Peu après j’ai rencontré ma première copine Marie-Louise, et bien entendu ma mère était jalouse. Un jour de Noël (encore), ma copine est passée à la maison, au matin. Nous mangions des céréales et ma mère était dans la cuisine, et a commencé à m’humilier et me rabaisser devant ma copine. Là j’ai eu une réaction viscérale et lui ai lancé mon bol de céréales. Elle a appelé la police qui m’a embarqué et mis en cellule. Le jour de noël. Mon père est venu me chercher, je lui ai répété ce que ma mère m’avait dit, et étonnamment il n’était pas en colère contre moi.Il est resté silencieux, m’a reconduit chez ma mère, ils n’ont rien dit, et puis voilà. La soeur de ma copine avait appelé ma mère pendant que j’étais en cellule, la traitant de malade mentale, et ma mère a rapidement balayé toute l’histoire sous le tapis, car c’était la première fois qu’une tierce personne assistait à sa maltraitance. Pour la première fois, j’avais un témoin en direct.

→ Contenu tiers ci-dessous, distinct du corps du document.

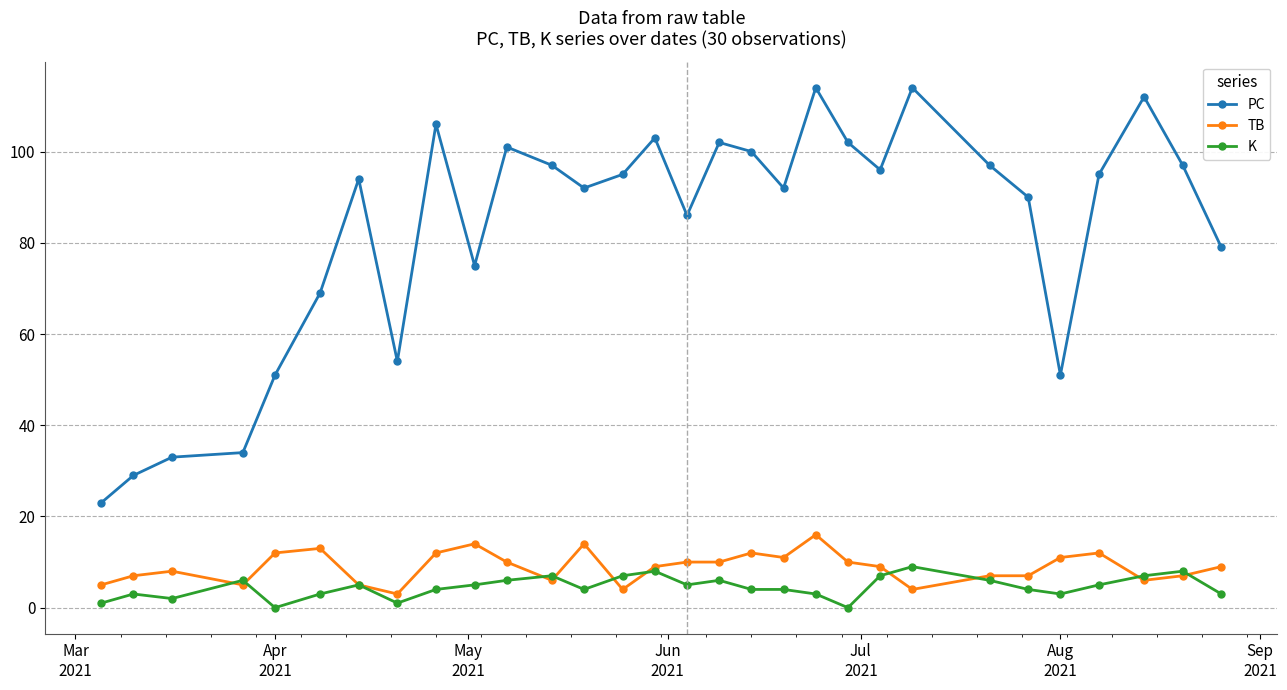

At how many categories does at least one series exceed 3?

30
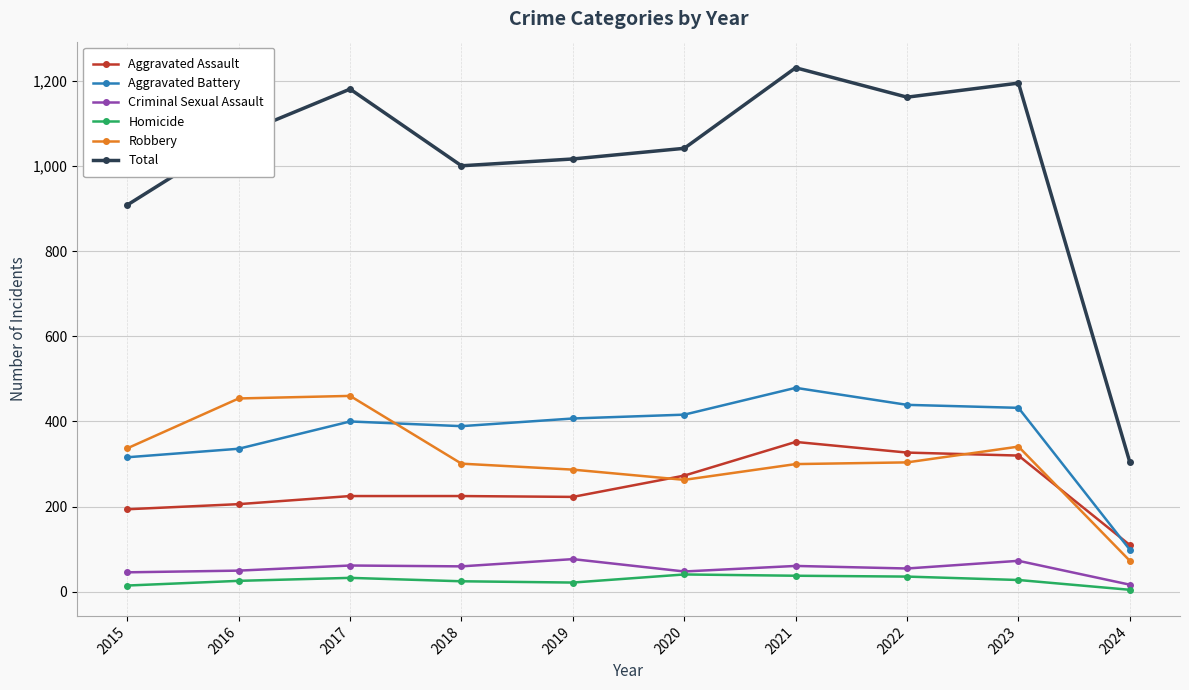

True or false: Robbery and Criminal Sexual Assault cross at least once.

False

Après être sorti de cet enfer il m’a fallu du temps pour réellement m’en remettre. Peut-on se remettre complètement d’une telle torture (un mot utilisé par une psychologue à qui j’ai tout raconté, à l’époque je trouvais que le mot était exagéré, maintenant non, je vois les choses comme elles sont, sans auto-apitoiement). Ce qui est certain c’est que j’ai passé 3 ou 4 ans dans un mutisme presque total, impossible de nouer des relations normales. Puis mon père est mort quand j’avais 21 ans, et je me suis senti libéré. A moitié libéré, disons. Ce qui est bizarre, c’est que j’ai continué à voir ma mère de temps à autre. Parce que c’est ce qu’il faut faire, je pense. Genre je fais comme si tout était normal. Mes amis savaient que j’ai eu une enfance difficile, qu’il y a eu de la violence, mais ne connaissaient pas les détails.

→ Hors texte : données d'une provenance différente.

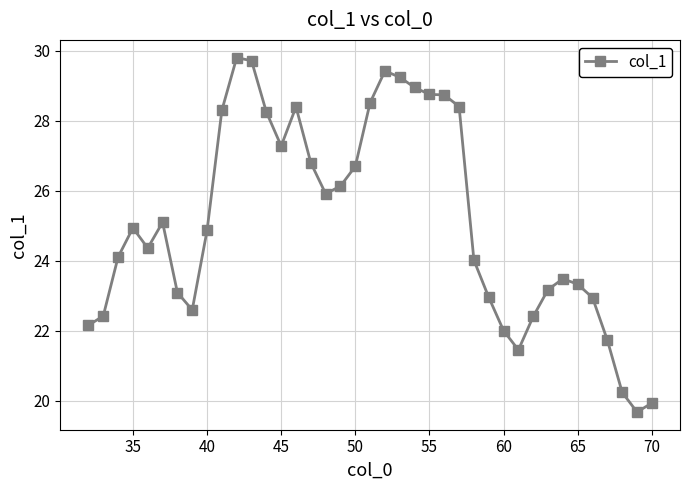

What is the difference between the second highest and minimum values?

10.0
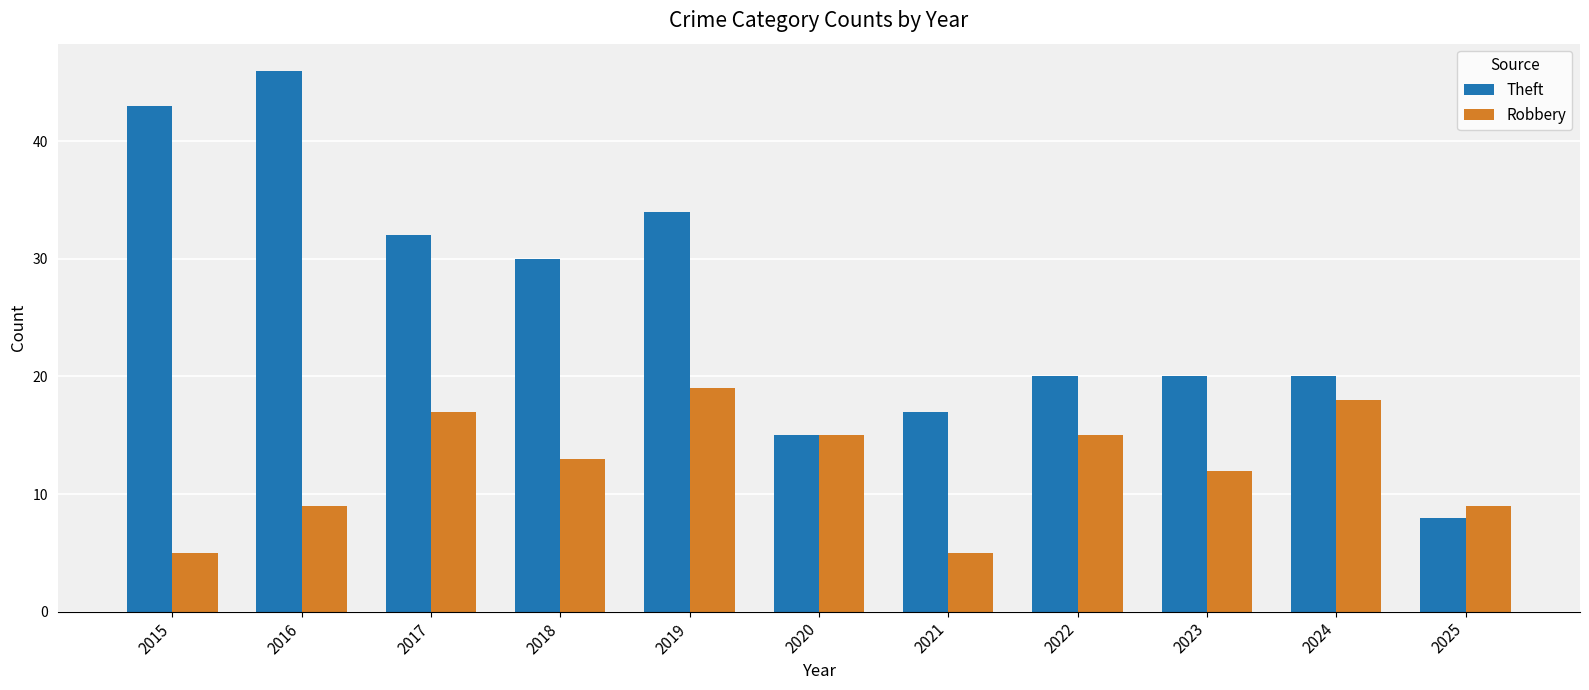

What is the smallest value displayed?

5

Quand j’avais environ 25 ans, avec une copine.je suis allé voir ma mère, qui habitait maintenant à la campagne; Je n’avais pas discuté de tout ça avec cette copine, en tout cas pas les détails. A un moment on faisait du ski de fond tous les trois, autour de sa maison. Il y avait une petite pente à descendre, elles m’attendaient toutes les deux au bas de la pente, et ma mère a dit à l’oreille de ma copine; “je suis sure qu’il va tomber”. Ma copine a pensé, elle n’a pas le droit de dire ça. Et plus tard ma copine m’a demandé : “pourquoi vois-tu encore cette personne?”.

Ça m’a bien fait réfléchir. Si ma copine Angèle, si douce et bienveillante, pouvait dire ça juste à cause de cette petite anecdote qui n’était rien du tout par rapport à ce qui s’est passé avant… pourquoi, effectivement, est-ce que je voyais encore cette personne ?

Maintenant j’ai coupé tout contact avec “cette personne”.. Je suis en situation de handicap. Je me retrouverai bientôt sans le sou et j’en finirai avant de me retrouver à la rue pour les quelques années, au mieux, qui me restent à vivre de toutes façons. Et j’ai décidé de tout balancer, car dans toute cette histoire, la plus grande injustice est que cette personne puisse continuer sa vie comme si rien n’était, continuer à jouer la victime car son fils ne la contacte pas. Tandis que j’ai toujours gardé le silence. Quant à mon père Il a déjà eu son karma, je regrette seulement de ne pas avoir eu l’occasion de lui casser la gueule avant qu’il crève. Et pour le reste de la famille qui a fermé les yeux (sauf Jean-Louis et Dan ), je vous emmerde. Honte à vous.